Cuando tenia 20 años, estos temas de amor propio no eran discutidos en mi casa ni en mi entorno. La palabra amor estaba relacionada con el amor de los demás y hacia los demás incluyendo a Dios, pero nunca entendí que se trataba de mí. No había ningún estilo de vida definido que se identificara con el amor propio desde mi óptica.  

Hoy en día las perspectivas sobre el amor propio han evolucionado, ahora son publicas, más conscientes, y hasta se ha hecho una tendencia comercial. Me parece fenomenal que los medios y bloggers cada vez mas nos inviten a descubrir el arte de cuidarse, sin embargo no hay que perder el criterio porque una mascarilla en la cara, un viaje sola o hacer yoga no necesariamente sean un reflejo de tu amor propio.  

En el camino hacia mis 50´s, han sido muchos los cambios que he tenido que hacer para saber lo que me funciona para cada circunstancia. Somos seres mutantes, así que lo que me servía a los 30 no es lo mismo que a los 40 y menos a los 50. Han habido épocas en las que he sido; muy estricta conmigo misma, y eso me llevo a momentos de dureza y exigencia donde la compasión faltaba, otras en las que me abandoné dejando mis rutinas y perdiéndome en las necesidades de los demás en vez de en las mías, y otras donde conseguí el balance. Lo que importa es saber descubrir lo que necesitas en cada momento y podértelo dar con amor.   

El amor propio va mas allá de tener una rutina estricta de ejercicios y comer lechugas y frutas, porque posiblemente esos ejercicios o dieta en otro momento no es lo que tu cuerpo, tu mente o tu espíritu te pidan.  

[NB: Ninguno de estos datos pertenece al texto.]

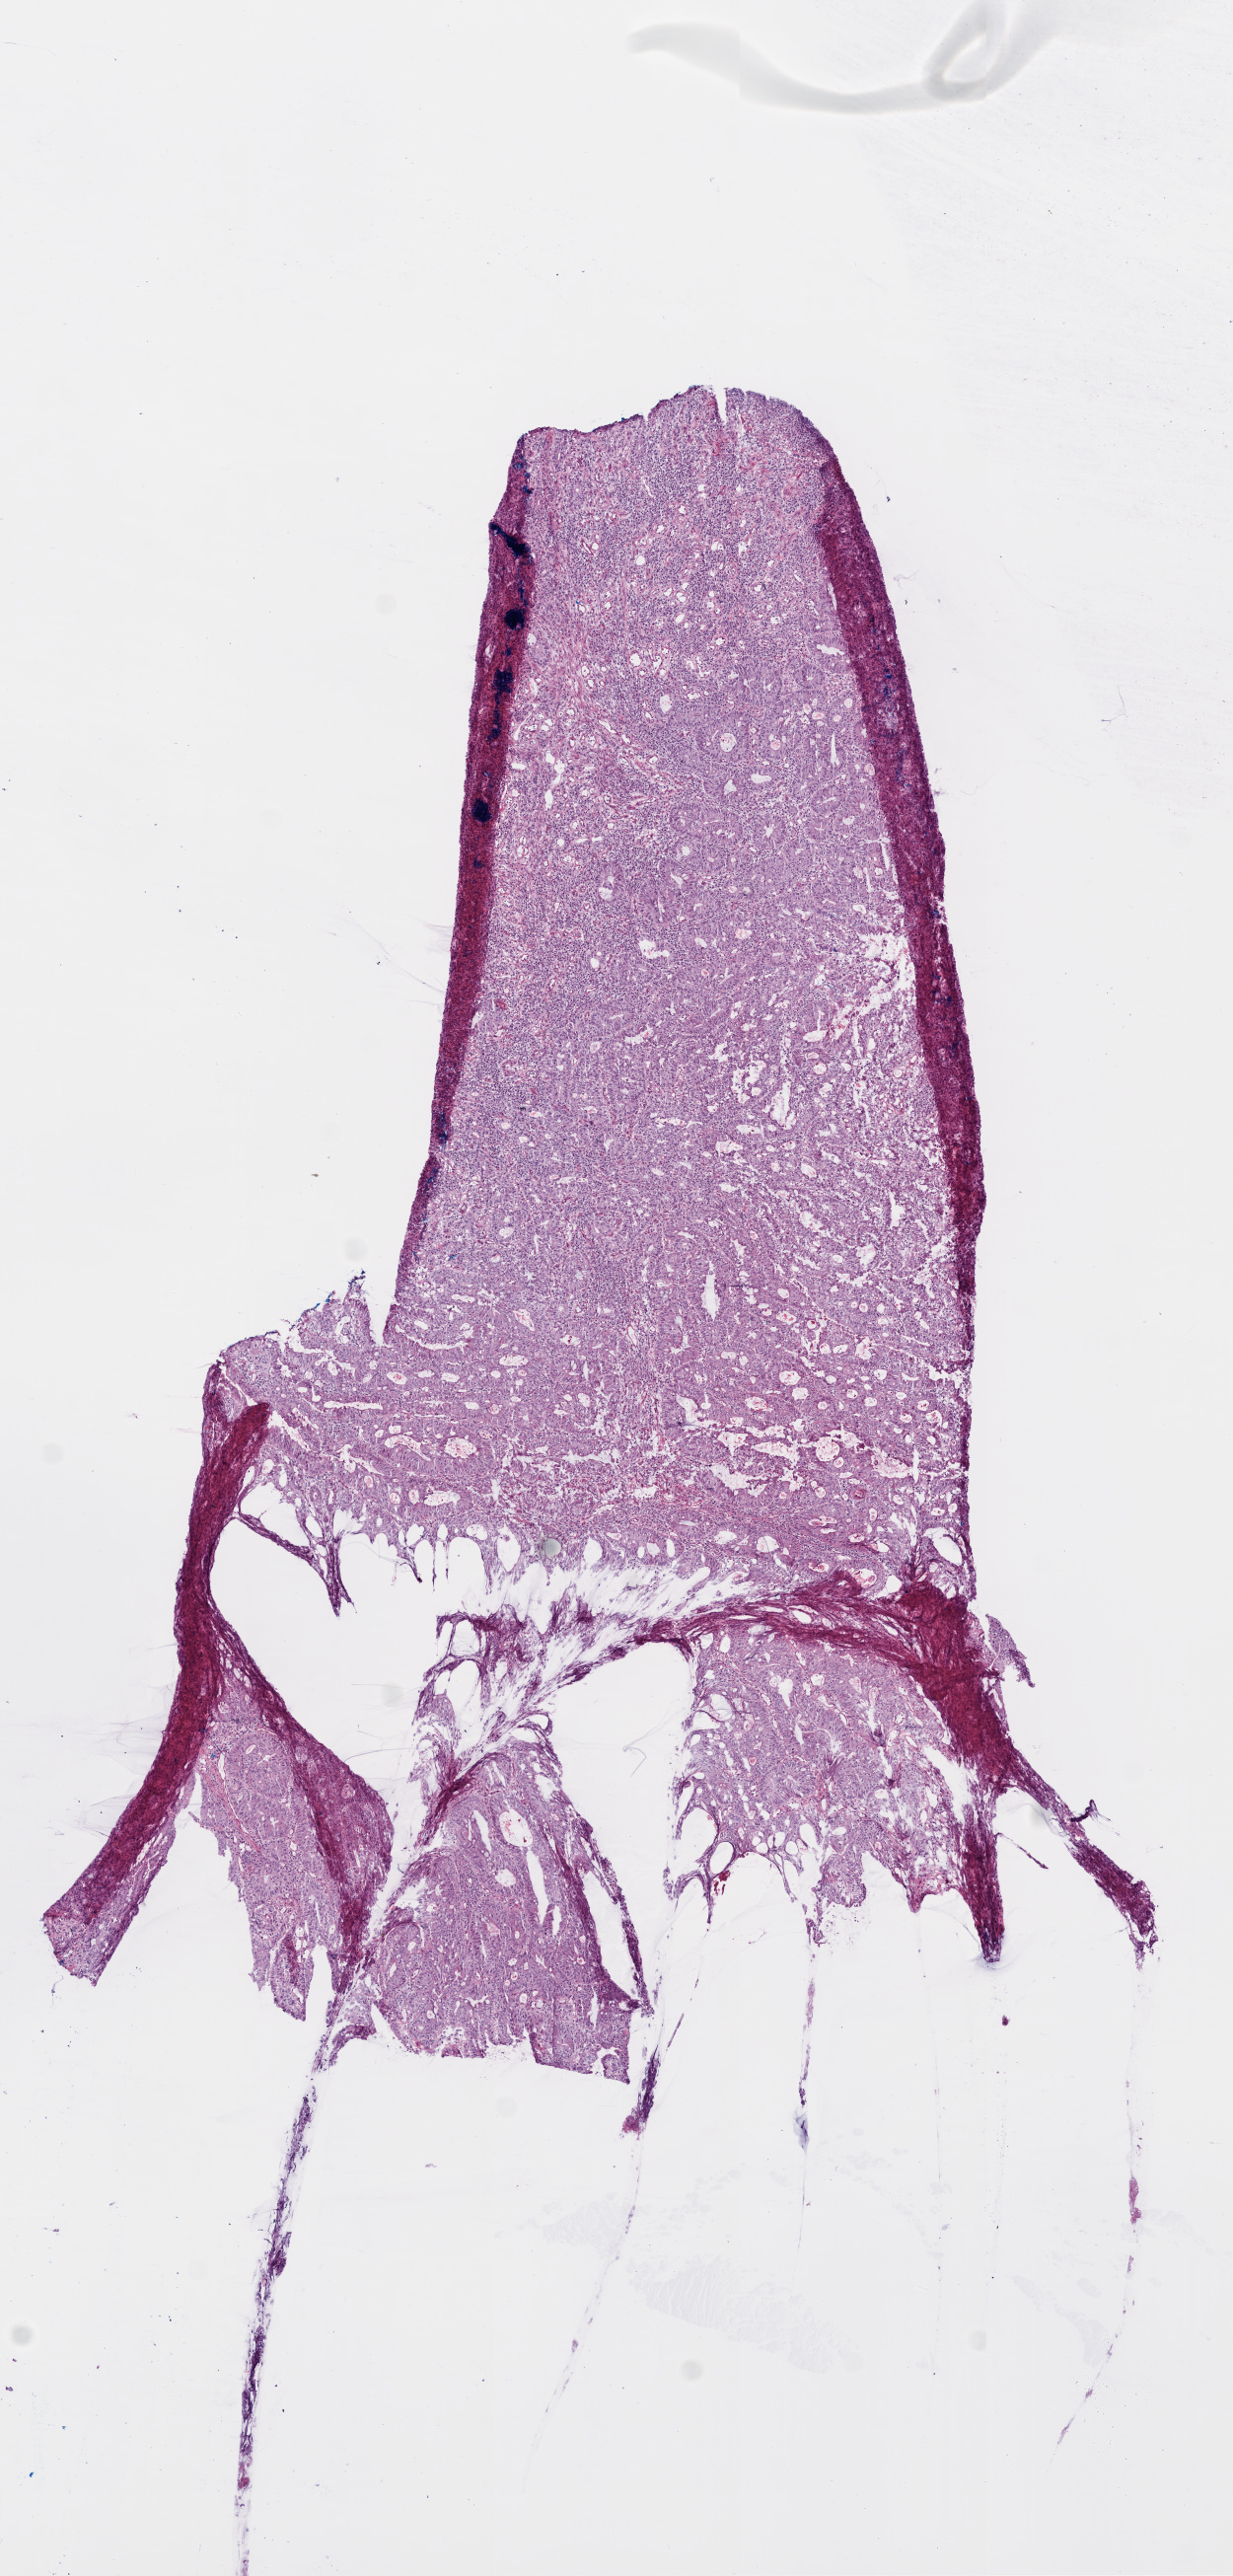
Whole-slide histology image, Hematoxylin and eosin (H&E) stained — whole scanned area (about 5.0 x 10.5 mm, acquisition: 20x scan) shown as a low-resolution overview; frozen section from the top of the tissue portion; colon, primary tumour sample. Male, age 74 years at initial diagnosis. Slide review estimates, as recorded: tumour cells 87%, tumour nuclei 85%, normal cells 0%, stromal cells 5%, necrosis 8%.
* AJCC pathologic stage: I (6th edition)
* TNM: T2 N0 M0
* pathologic diagnosis: Adenocarcinoma, NOS (transverse colon)
* lymph nodes positive (case pathology): 0 of 15 examined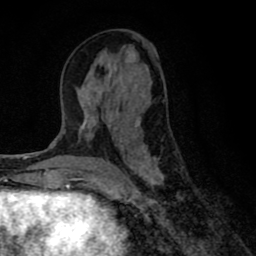
Breast MRI (dynamic contrast-enhanced), one axial slice. Position 35 of 80 along the scan axis. Cropped to one breast. Dynamic contrast-enhanced series, time point 2 of 8 at this slice position (early post-contrast). 1.5 T. TE 2.7 ms, TR 6.6 ms. 2 mm slice thickness. 256 × 256 image matrix, field of view 150 × 150 mm. Female patient.
Annotated regions visible in this slice (semi-automatic segmentation, software-assisted and operator-edited):
- enhancing-tissue mask used for the functional tumour volume (all voxels passing the contrast-enhancement thresholds inside the analysis volume; usually the tumour): bounding box [x1, y1, x2, y2] px = [77, 56, 165, 190]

El amor propio requiere disciplina, dedicación, observación, paciencia, vulnerabilidad, empoderamiento, fortaleza, balance, estabilidad, fluidez, introspección, tiempo, seguridad, entendimiento, constancia, no juzgar, saber cuando es suficiente de algo o alguien, saber cuando necesitas algo y cuando no, creer en ti, aceptación, confianza y compasión. Todos estos aspectos son la base que te llevara a darte ese amor en cada momento de tu vida.